A sculpture at Boston University honors the Rev. Martin Luther King Jr., who received a PhD in theology from the school. The sculpture is called “Free at Last.” (iStock)

Residents of a Boston University dormitory woke up Monday to find a racist message about the Super Bowl scrawled on a door.

The message written on a whiteboard used an expletive, followed by a racial slur and an offensive comment about the Philadelphia Eagles and Donald Trump.

In a letter to residents of the 33 Harry Agganis Way building, Kenneth Elmore, dean of students and associate provost, described the message as vile and an attack on the BU community. It is, he said, antithetical to the school’s values. “This is unacceptable,” Elmore wrote, “and we are better than that.”

He wrote that police are investigating.

Colin Riley, a university spokesman, said an update was not available Tuesday afternoon.

The student body president, SaraAnn Kurkul, said, “I was beyond disappointed to learn of the vile, racist words written on one of my fellow peer’s dormitory whiteboard.” She said the student government and student body stand with the dean’s message that such behavior has no place on campus.

“I have confidence that our police department will find the person or individuals swiftly and that BU will hold them accountable,” Kurkul said. “My thoughts are with my fellow peer targeted by the hatred, and I hope they know Student Government stands behind them 100 percent.”

On Thursday, Elmore sent an update, telling the community the person responsible for the message had been identified.
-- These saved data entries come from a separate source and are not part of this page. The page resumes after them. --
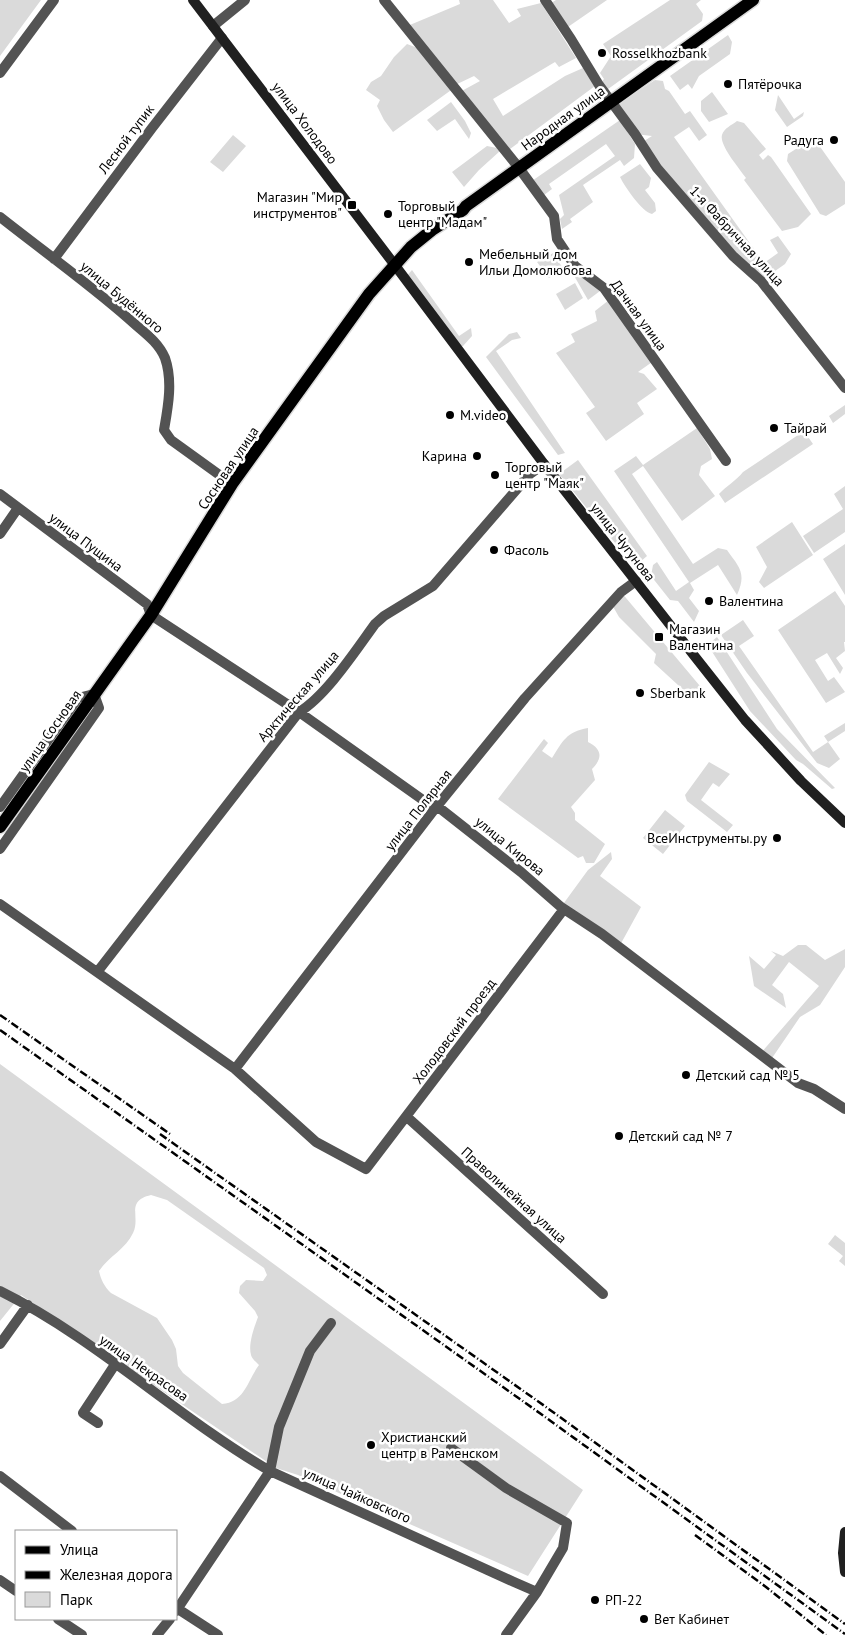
<svg xmlns="http://www.w3.org/2000/svg" width="845" height="1635" font-family="'PT Sans',sans-serif">
  <style>
    .green { fill: #dadada; fill-rule: evenodd }
    .lines { fill: none; stroke-linecap: round; stroke-linejoin: round }
    .primary-casing { stroke: #dbdbdb; stroke-width: 15 }
    .street { stroke: #535353; stroke-width: 10 }
    .secondary { stroke: #202020; stroke-width: 10 }
    .primary { stroke: #000; stroke-width: 12 }
    .rail { stroke: #000; stroke-width: 2.5; stroke-dasharray: 8 2.5 1 2.5; stroke-linecap: butt }
    .poi-dot { fill: #000; stroke: #fff; stroke-width: 2 }
    .labels { text-anchor: middle; dominant-baseline: central; stroke-width: 5; stroke-linejoin: round; paint-order: stroke }
    .poi-label { font-size: 14px; fill: #000; stroke: #fff; text-anchor: start }
    .street-label { font-size: 14px; fill: #000; stroke: #fff }
  </style>
  <rect width="100%" height="100%" fill="#fff"/>
  <path class="green" d="M 0,0 L 41,0 L 0,56 Z
    M 459,0 L 493,0 L 509,23 L 521,16 L 517,9 L 541,3 L 576,58 L 559,67 L 555,62 L 493,99 L 503,116 L 565,76 L 583,68 L 595,86 L 506,152 L 458,93 L 480,81 L 474,76 L 453,86 L 454,88 L 393,132 L 384,120 L 377,106 L 380,100 L 366,90 L 371,82 L 381,76 L 394,57 L 407,44 L 423,50 L 405,27 L 460,4 Z
    M 556,0 L 607,0 L 565,29 L 548,5 Z
    M 670,0 L 701,0 L 696,4 L 703,14 L 702,21 L 604,92 L 599,85 L 604,79 L 600,73 L 611,56 L 603,44 Z
    M 728,35 L 732,42 L 730,54 L 699,76 L 692,89 L 688,84 L 680,90 L 670,76 Z
    M 655,80 L 663,81 L 665,89 L 669,91 L 685,114 L 690,111 L 707,135 L 699,141 L 689,127 L 674,137 L 764,263 L 778,253 L 770,240 L 778,236 L 791,254 L 785,264 L 761,281 L 641,143 L 652,136 L 635,134 L 615,106 Z
    M 712,92 L 728,114 L 709,122 L 701,111 L 701,101 Z
    M 778,95 L 794,119 L 804,112 L 803,116 L 787,127 L 775,110 Z
    M 451,102 L 465,121 L 471,133 L 469,139 L 455,119 L 437,131 L 427,120 Z
    M 620,120 L 635,144 L 634,158 L 624,166 L 620,160 L 583,185 L 593,202 L 570,219 L 572,222 L 562,229 L 560,219 L 564,215 L 559,195 L 615,156 L 606,144 L 549,184 L 552,189 L 540,198 L 529,183 Z
    M 737,121 L 744,123 L 766,149 L 759,155 L 763,160 L 768,155 L 771,157 L 811,214 L 798,227 L 782,231 L 744,180 L 746,178 C 740,169 719,145 722,135 C 724,128 732,125 737,121 Z
    M 233,135 L 246,146 L 223,172 L 210,162 Z
    M 810,140 L 816,141 L 845,182 L 845,204 L 826,216 L 820,214 L 787,161 L 788,154 Z
    M 487,146 L 497,148 L 500,151 L 479,170 L 464,187 L 452,172 Z
    M 640,164 L 651,178 L 649,187 L 645,190 L 655,203 L 656,211 L 652,214 C 642,212 625,187 620,177 Z
    M 553,253 L 564,270 L 549,278 L 537,262 Z
    M 575,266 L 604,288 L 588,300 L 569,267 Z
    M 412,270 L 459,336 L 471,328 L 472,336 L 463,346 L 458,348 L 405,278 Z
    M 575,283 L 583,298 L 565,310 L 556,294 Z
    M 609,300 L 655,360 L 638,372 L 644,374 L 657,389 L 637,403 L 644,414 L 606,441 L 586,413 L 595,407 L 556,353 L 575,342 L 571,334 L 597,321 L 595,311 Z
    M 517,332 L 521,338 L 512,340 L 496,351 L 565,453 L 558,455 L 486,357 L 509,334 Z
    M 845,405 L 845,414 L 833,423 L 829,416 Z
    M 697,428 L 710,449 L 712,459 L 701,466 L 699,475 L 715,496 L 682,521 L 643,466 L 632,474 L 693,564 L 718,548 L 727,550 C 739,567 747,573 737,595 L 718,565 L 690,583 L 694,590 L 689,598 L 699,611 L 694,622 L 678,601 L 670,600 L 651,576 L 653,565 L 657,562 L 676,591 L 689,582 L 614,471 L 636,456 L 643,465 Z
    M 804,431 L 813,444 L 725,503 L 719,494 C 726,486 736,481 743,472 Z
    M 578,460 L 647,556 L 640,562 L 633,565 L 559,474 Z
    M 845,486 L 845,532 L 814,553 L 803,536 L 843,509 L 834,494 Z
    M 792,522 L 813,555 L 764,588 L 759,582 L 767,567 L 756,547 Z
    M 845,544 L 845,595 L 823,559 Z
    M 835,591 L 845,606 L 845,642 L 844,642 L 845,651 L 836,658 L 843,668 L 840,674 L 827,653 L 815,660 L 828,681 L 834,677 L 845,692 L 826,703 L 778,630 Z
    M 621,592 L 705,692 L 690,696 L 654,663 L 656,654 L 619,617 L 611,603 Z
    M 743,620 L 754,636 L 739,646 L 813,752 L 828,742 L 824,736 L 845,723 L 845,731 L 828,742 L 840,759 L 829,768 L 817,763 L 747,673 L 721,635 Z
    M 717,637 L 777,729 L 835,788 L 832,789 L 803,764 L 796,760 L 750,711 L 709,647 L 710,643 Z
    M 588,728 L 588,742 C 602,749 603,758 592,769 L 595,780 L 571,807 L 575,813 L 575,820 L 605,844 L 594,863 L 586,863 L 583,856 L 578,858 L 498,799 L 544,739 L 548,743 L 542,751 L 552,758 C 563,741 566,732 588,728 Z
    M 709,762 L 730,774 L 719,787 L 713,783 L 701,800 L 733,825 L 727,832 L 687,801 L 685,795 Z
    M 665,810 L 685,826 L 663,854 L 643,838 Z
    M 611,852 L 612,859 L 600,876 L 641,907 L 619,947 L 561,907 L 588,870 Z
    M 798,945 L 806,945 L 825,960 L 845,949 L 845,967 L 820,1005 L 800,1017 L 770,1061 L 760,1054 L 819,986 L 789,962 L 772,985 L 783,994 L 786,1008 L 754,986 L 749,956 L 764,969 L 776,955 L 771,951 L 783,956 Z
    M 0,1064 L 583,1490 L 528,1576 L 298,1475 L 276,1468 L 21,1295 L 0,1321 ZM 151,1195 L 167,1200 L 264,1268 L 267,1275 L 263,1281 L 246,1280 L 240,1286 L 239,1293 L 255,1311 L 258,1317 C 254,1328 248,1344 251,1355 C 252,1359 256,1362 259,1365 C 247,1381 245,1402 222,1404 L 183,1373 L 178,1366 L 176,1349 L 172,1340 L 157,1318 L 111,1293 C 104,1286 101,1280 99,1271 C 109,1256 126,1249 133,1233 C 141,1217 125,1201 151,1195 Z
    M 835,1235 L 845,1243 L 845,1266 L 839,1261 L 843,1256 L 828,1244 Z"/>
  <g class="lines">
    <defs>
      <path id="primary" d="M 0,827 L 151,615 L 232,484 L 369,294 L 411,247 L 432,230 L 463,210 L 466,206 L 753,0"/>
    </defs>
    <use href="#primary" class="primary-casing"/>
    <path class="street" d="M 384,0 L 519,168 L 554,216 L 557,239 L 575,266 L 604,288 L 726,461
      M 545,0 L 571,39 L 599,85 L 635,134 L 657,168 L 733,256 L 761,281 L 845,388
      M 213,26 L 245,0
      M 0,73 L 54,0
      M 0,217 C 43,251 88,283 129,319 C 142,331 158,341 165,358 C 173,381 168,407 164,430 L 171,440 L 232,484
      M 54,259 L 152,128 L 222,38
      M 0,494 L 147,604 L 151,615 L 299,712 L 430,805 L 437,806 L 521,872 L 561,907 L 602,934 L 798,1083 L 814,1089 L 845,1109
      M 0,534 L 18,508
      M 0,807 L 78,698 L 94,694 L 99,708 L 0,849
      M 0,904 L 235,1069 L 316,1142 L 366,1169 L 564,909
      M 98,971 L 299,712 C 326,696 356,650 375,624 L 384,616 L 433,586 L 530,474 L 544,464
      M 235,1069 L 437,806 L 525,698 L 621,592 L 636,581
      M 407,1117 L 603,1294
      M 0,1291 C 97,1339 177,1417 270,1471 L 279,1427 L 310,1351 L 331,1323
      M 0,1344 L 28,1305
      M 98,1423 L 83,1413 L 116,1363
      M 451,1448 L 506,1488 L 567,1523 L 563,1548 L 537,1592 L 506,1635
      M 0,1476 L 72,1531
      M 0,1580 L 16,1591
      M 178,1609 L 218,1635
      M 176,1611 L 270,1471 L 514,1582 L 537,1592
      M 58,1619 L 82,1635
      M 157,1635 L 170,1619"/>
    <path class="secondary" d="M 193,0 L 394,264 L 544,464 L 696,658 L 745,720 L 801,781 L 845,823
      M 845,1532 L 843,1553 L 845,1572"/>
    <use href="#primary" class="primary"/>
    <path class="rail" d="M 0,1015 L 170,1134
      M 0,1030 L 541,1414 L 845,1634
      M 160,1134 L 546,1407 L 845,1624
      M 695,1535 L 766,1587 L 826,1635"/>
  </g>
  <g class="poi-dot">
    <circle cx="602" cy="53" r="5"/>
    <circle cx="728" cy="84" r="5"/>
    <circle cx="834" cy="140" r="5"/>
    <rect x="347" y="200" width="10" height="10" rx="2.5"/>
    <circle cx="388" cy="214" r="5"/>
    <circle cx="469" cy="262" r="5"/>
    <circle cx="450" cy="415" r="5"/>
    <circle cx="774" cy="428" r="5"/>
    <circle cx="477" cy="456" r="5"/>
    <circle cx="495" cy="475" r="5"/>
    <circle cx="494" cy="550" r="5"/>
    <circle cx="709" cy="601" r="5"/>
    <rect x="654" y="632" width="10" height="10" rx="2.5"/>
    <circle cx="640" cy="693" r="5"/>
    <circle cx="777" cy="838" r="5"/>
    <circle cx="686" cy="1075" r="5"/>
    <circle cx="619" cy="1136" r="5"/>
    <circle cx="371" cy="1445" r="5"/>
    <circle cx="595" cy="1600" r="5"/>
    <circle cx="644" cy="1619" r="5"/>
  </g>
  <g class="labels">
    <g class="poi-label">
      <text x="612" y="53">Rosselkhozbank</text>
      <text x="738" y="84">Пятёрочка</text>
      <text x="824" y="140" text-anchor="end">Радуга</text>
      <text x="342" y="197" text-anchor="end">Магазин "Мир<tspan x="342" dy="16">инструментов"</tspan></text>
      <text x="398" y="206">Торговый<tspan x="398" dy="16">центр "Мадам"</tspan></text>
      <text x="479" y="254">Мебельный дом<tspan x="479" dy="16">Ильи Домолюбова</tspan></text>
      <text x="460" y="415">M.video</text>
      <text x="784" y="428">Тайрай</text>
      <text x="467" y="456" text-anchor="end">Карина</text>
      <text x="505" y="467">Торговый<tspan x="505" dy="16">центр "Маяк"</tspan></text>
      <text x="504" y="550">Фасоль</text>
      <text x="719" y="601">Валентина</text>
      <text x="669" y="629">Магазин<tspan x="669" dy="16">Валентина</tspan></text>
      <text x="650" y="693">Sberbank</text>
      <text x="767" y="838" text-anchor="end">ВсеИнструменты.ру</text>
      <text x="696" y="1075">Детский сад № 5</text>
      <text x="629" y="1136">Детский сад № 7</text>
      <text x="381" y="1437">Христианский<tspan x="381" dy="16">центр в Раменском</tspan></text>
      <text x="605" y="1600">РП-22</text>
      <text x="654" y="1619">Вет Кабинет</text>
    </g>
    <g class="street-label">
      <text transform="translate(563 118) rotate(-36)">Народная улица</text>
      <text transform="translate(305 123) rotate(53)">улица Холодово</text>
      <text transform="translate(126 139) rotate(-53)">Лесной тупик</text>
      <text transform="translate(737 236) rotate(47)">1-я Фабричная улица</text>
      <text transform="translate(122 297) rotate(40)">улица Будённого</text>
      <text transform="translate(639 315) rotate(54)">Дачная улица</text>
      <text transform="translate(228 468) rotate(-56)">Сосновая улица</text>
      <text transform="translate(86 542) rotate(37)">улица Пущина</text>
      <text transform="translate(623 542) rotate(52)">улица Чугунова</text>
      <text transform="translate(298 696) rotate(-49)">Арктическая улица</text>
      <text transform="translate(50 731) rotate(-55)">улица Сосновая</text>
      <text transform="translate(418 810) rotate(-52)">улица Полярная</text>
      <text transform="translate(510 846) rotate(39)">улица Кирова</text>
      <text transform="translate(454 1031) rotate(-53)">Холодовский проезд</text>
      <text transform="translate(514 1195) rotate(42)">Праволинейная улица</text>
      <text transform="translate(144 1368) rotate(35)">улица Некрасова</text>
      <text transform="translate(357 1495) rotate(24)">улица Чайковского</text>
    </g>
  </g>
  <rect x="15" y="1530" width="162" height="90" fill="#ffffff" stroke="#999999"/>
  <rect x="25" y="1546" width="25" height="8" fill="#000000" stroke="#999999"/>
  <text x="60" y="1555" font-size="15" fill="#000000">Улица</text>
  <rect x="25" y="1571" width="25" height="8" fill="#000000" stroke="#999999"/>
  <text x="60" y="1580" font-size="15" fill="#000000">Железная дорога</text>
  <rect x="25" y="1592" width="25" height="15" fill="#dadada" stroke="#999999"/>
  <text x="60" y="1605" font-size="15" fill="#000000">Парк</text>
</svg>
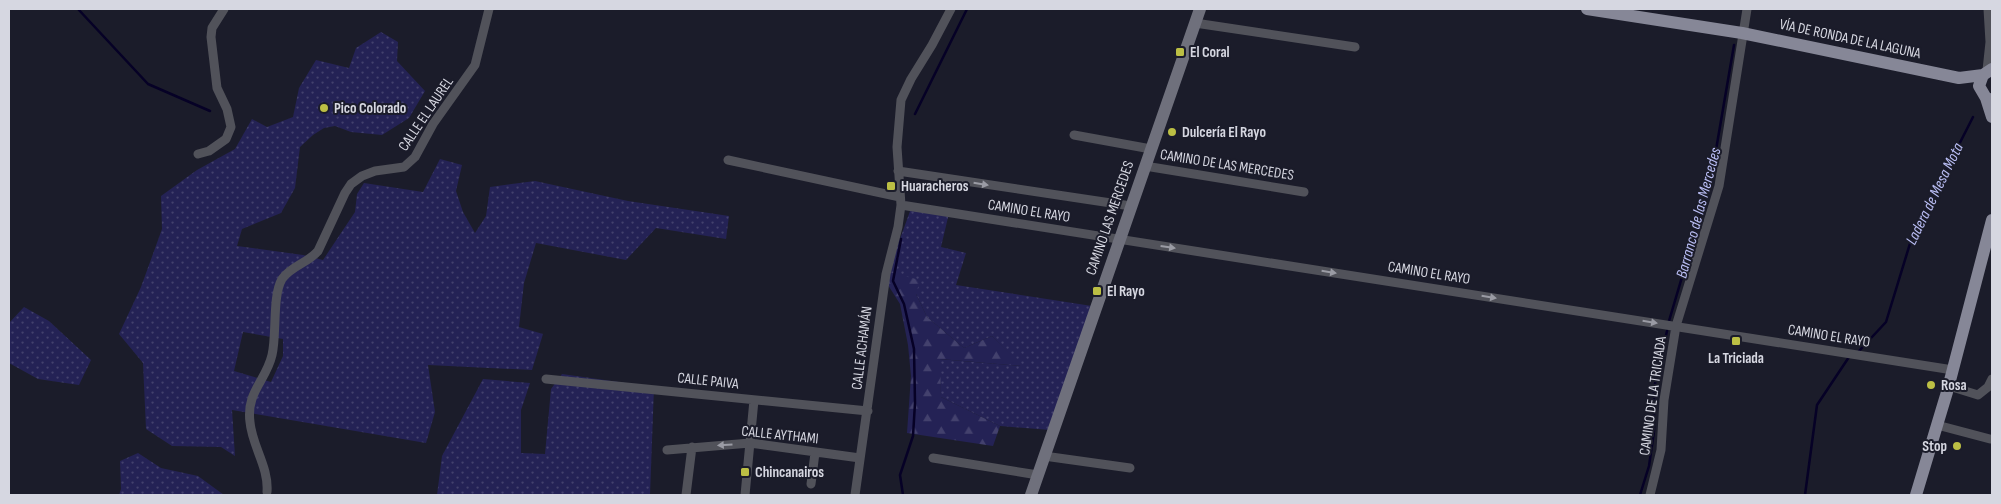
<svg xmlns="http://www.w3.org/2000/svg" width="2001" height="504" font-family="'Sofia Sans Condensed',sans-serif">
<defs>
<pattern id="grass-dots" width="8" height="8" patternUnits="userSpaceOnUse" patternTransform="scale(1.25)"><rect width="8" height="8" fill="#242255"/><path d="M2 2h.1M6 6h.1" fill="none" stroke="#43416d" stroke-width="1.8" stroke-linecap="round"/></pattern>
<pattern id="forest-firs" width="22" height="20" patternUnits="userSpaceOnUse" patternTransform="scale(1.25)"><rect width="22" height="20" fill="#242255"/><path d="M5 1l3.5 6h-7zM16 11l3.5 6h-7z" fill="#43416d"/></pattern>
</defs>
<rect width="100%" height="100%" fill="#1b1c2a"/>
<path fill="url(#grass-dots)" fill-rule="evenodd" d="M 381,32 L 398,42 L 397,61 L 425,91 L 409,118 L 382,135 L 351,132 L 335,126 L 324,128 L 313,135 L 300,147 L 295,188 L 281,213 L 242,229 L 237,246 L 303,255 L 323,260 L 355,212 L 357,194 L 364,183 L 423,192 L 440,159 L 462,165 L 456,191 L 463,212 L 475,233 L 486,216 L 490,187 L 535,181 L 628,201 L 729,216 L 726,239 L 656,228 L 626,260 L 536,243 L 524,283 L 519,327 L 543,334 L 532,370 L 428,365 L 435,412 L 426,443 L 232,410 L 235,456 L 221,447 L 172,446 L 146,429 L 143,363 L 119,334 L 141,287 L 162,229 L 161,196 L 197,170 L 235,149 L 252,119 L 267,127 L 293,117 L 299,88 L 316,60 L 349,68 L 356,48 ZM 243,332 L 283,339 L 283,356 L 271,382 L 234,371 Z
M 913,203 L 950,209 L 941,247 L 966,253 L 956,285 L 1092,306 L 1050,430 L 1000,426 L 941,397 L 939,359 L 1021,366 L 992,336 L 964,348 L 927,317 L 916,294 L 888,272 Z
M 24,307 L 49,321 L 91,360 L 79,385 L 38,379 L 9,363 L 9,323 Z
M 562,374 L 654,387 L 650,495 L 437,495 L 442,456 L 483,379 L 530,383 L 521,410 L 521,453 L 545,454 L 551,389 Z
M 138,453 L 161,468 L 198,476 L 224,495 L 119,495 L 121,489 L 120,461 Z"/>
<path fill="url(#forest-firs)" d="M 888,272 L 920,280 L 916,294 L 927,317 L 964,348 L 992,336 L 1022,366 L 940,359 L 941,397 L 1000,426 L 993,446 L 907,433 L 911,376 L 908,345 L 900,304 L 888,285 Z"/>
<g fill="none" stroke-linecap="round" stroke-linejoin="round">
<path stroke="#060126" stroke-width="2.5" d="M 78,9 L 148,84 L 210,111
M 915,114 L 967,9
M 901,239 L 893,281 L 904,304 L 914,349 L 915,403 L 913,436 L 900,475 L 903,495
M 1669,321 L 1711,179 L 1734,45
M 1859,351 L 1886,322 L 1912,237 L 1973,117
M 1640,495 L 1649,466 L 1654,431 L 1654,388 L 1667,331
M 1805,495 L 1817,405 L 1849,357"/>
<path stroke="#51525a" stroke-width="9" d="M 1195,23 L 1355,47
M 1074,135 L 1151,149
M 198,154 L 209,151 L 226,139 L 231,127 L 227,109 L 217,88 L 211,37 L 212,28 L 224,9
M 728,160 L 900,197
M 1145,166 L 1304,192
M 898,171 L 1131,206
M 901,205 L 1953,370
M 546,379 L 868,411
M 1949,386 L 1978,395 L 1988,387 L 1992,379
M 1937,425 L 1990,439
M 667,450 L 750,443 L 860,458
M 1044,456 L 1130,468
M 933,458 L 1038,475
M 811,484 L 815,453
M 267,492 C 269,467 252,446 250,422 C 246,392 266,381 272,355 C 277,335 272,296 282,279 C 291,266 308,263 318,251 L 345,193 L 351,184 L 362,176 L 375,171 L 404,167 L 415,157 L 433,124 L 475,65 L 489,9
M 686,495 L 692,447
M 745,495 L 754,400
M 855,495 L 886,274 L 898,227 L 901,205 L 897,147 L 901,100 L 911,79 L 932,45 L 951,9
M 1650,495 L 1661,450 L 1664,400 L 1676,326 L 1719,186 L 1747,9"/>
<path stroke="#51525a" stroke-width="11" d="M 1988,70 L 1991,42 L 1989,9"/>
<path stroke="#6f707c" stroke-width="12" d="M 1031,495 L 1200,9"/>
<path stroke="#868797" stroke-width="12" d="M 1587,9 L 1742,33 L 1959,78 L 1983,75
M 1992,69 L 1983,75 L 1979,86 L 1986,98 L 1992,100
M 1986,98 L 1992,117
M 1916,495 L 1947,392 L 1992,220"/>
</g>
<defs><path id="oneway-solid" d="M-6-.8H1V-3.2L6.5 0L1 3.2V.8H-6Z" transform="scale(1.25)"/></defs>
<g fill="#9a9ba4">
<use href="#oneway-solid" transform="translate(981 184) rotate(9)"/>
<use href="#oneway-solid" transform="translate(1168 247) rotate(8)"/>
<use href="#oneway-solid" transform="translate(1329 272) rotate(9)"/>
<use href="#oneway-solid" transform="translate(1489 297) rotate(9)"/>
<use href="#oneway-solid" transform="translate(1650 322) rotate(9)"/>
<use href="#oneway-solid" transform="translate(725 445) rotate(176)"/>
</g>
<g fill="#bcbf44" stroke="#1b1c2a" stroke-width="2">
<rect x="1175" y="47" width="10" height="10" rx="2.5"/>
<circle cx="324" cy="108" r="5"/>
<circle cx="1172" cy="132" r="5"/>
<rect x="886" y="181" width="10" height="10" rx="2.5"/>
<rect x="1092" y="286" width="10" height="10" rx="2.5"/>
<rect x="1731" y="336" width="10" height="10" rx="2.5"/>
<circle cx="1931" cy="385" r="5"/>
<circle cx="1957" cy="446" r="5"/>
<rect x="740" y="467" width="10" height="10" rx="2.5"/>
</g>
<g text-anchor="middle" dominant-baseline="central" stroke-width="4" stroke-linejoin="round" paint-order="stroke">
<g font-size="15" fill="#d6d7e1" stroke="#1b1c2a">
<text transform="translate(1850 39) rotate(12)">VÍA DE RONDA DE LA LAGUNA</text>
<text transform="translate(426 114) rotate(-56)">CALLE EL LAUREL</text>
<text transform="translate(1227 165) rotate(9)">CAMINO DE LAS MERCEDES</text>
<text transform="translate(1029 211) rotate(9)">CAMINO EL RAYO</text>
<text transform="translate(1110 218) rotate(-71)">CAMINO LAS MERCEDES</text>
<text transform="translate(1429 273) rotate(9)">CAMINO EL RAYO</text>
<text transform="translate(1829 336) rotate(9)">CAMINO EL RAYO</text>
<text transform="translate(862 348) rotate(-83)">CALLE ACHAMÁN</text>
<text transform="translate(708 381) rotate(6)">CALLE PAIVA</text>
<text transform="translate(1653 396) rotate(-82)">CAMINO DE LA TRICIADA</text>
<text transform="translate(780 435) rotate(6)">CALLE AYTHAMI</text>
</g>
<g font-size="15" font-weight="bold" fill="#d6d7e1" stroke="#1b1c2a" text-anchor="start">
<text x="1190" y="52">El Coral</text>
<text x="334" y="108">Pico Colorado</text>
<text x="1182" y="132">Dulcería El Rayo</text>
<text x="901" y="186">Huaracheros</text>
<text x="1107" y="291">El Rayo</text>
<text x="1736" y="358" text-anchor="middle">La Triciada</text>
<text x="1941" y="385">Rosa</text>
<text x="1947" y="446" text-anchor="end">Stop</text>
<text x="755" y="472">Chincanairos</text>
</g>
<g font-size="16" font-style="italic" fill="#babef5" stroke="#1b1c2a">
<text transform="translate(1935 194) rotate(-64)">Ladera de Mesa Mota</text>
<text transform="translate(1699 213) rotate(-75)">Barranco de las Mercedes</text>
</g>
</g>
<rect width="2001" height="504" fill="none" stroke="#d6d7e1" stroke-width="20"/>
</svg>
Elmore said a student had written the offensive message, and that the student had written a letter of apology, which the dean included with his email. Elmore’s note said, in part:

The Boston University Police have identified the person responsible for writing a vile, racially derogatory epithet on an 18th floor suite door within this residence. Disappointingly, the person responsible for this act is one of our students.

This behavior has consequences. I am following up with this student via the university’s disciplinary system. The Boston University Police Department is following up via available civil proceedings. As additional follow up, let’s not support or sanction this behavior from each other.

It saddens me that you had to deal with this.

The student’s apology letter read, in part:

“My heart is in shambles right now. . . . What I had done was disgusting, twisted, and sickening.”

He said the university prides itself on respect and diversity as cornerstones of its values, and said that while he was intoxicated and angry after the New England Patriots lost the game, that does not excuse what he did.

“In no way, shape, or form did I ever mean to offend or hurt anyone. I know that the words ‘sorry’ coming out from my mouth may not fix any damages I have already caused but I cannot stress how truly and deeply sorry I am for my actions, and I hope that people do not see me as that vulgar and racist person. That is not what I support, what I stand for, and most importantly who I am. Those words are not part of my daily vocabulary.

“I’m here today to tell you I’ve made a mistake and not just any mistake, but the biggest mistake of my entire life. I put my friends, family, and acquaintances into shame. I’ve let myself and my dignity down. And more importantly, I’ve let the Boston University community down.

“I can only hope for forgiveness and hope that people will believe that I can change and will never do such a thing ever again.”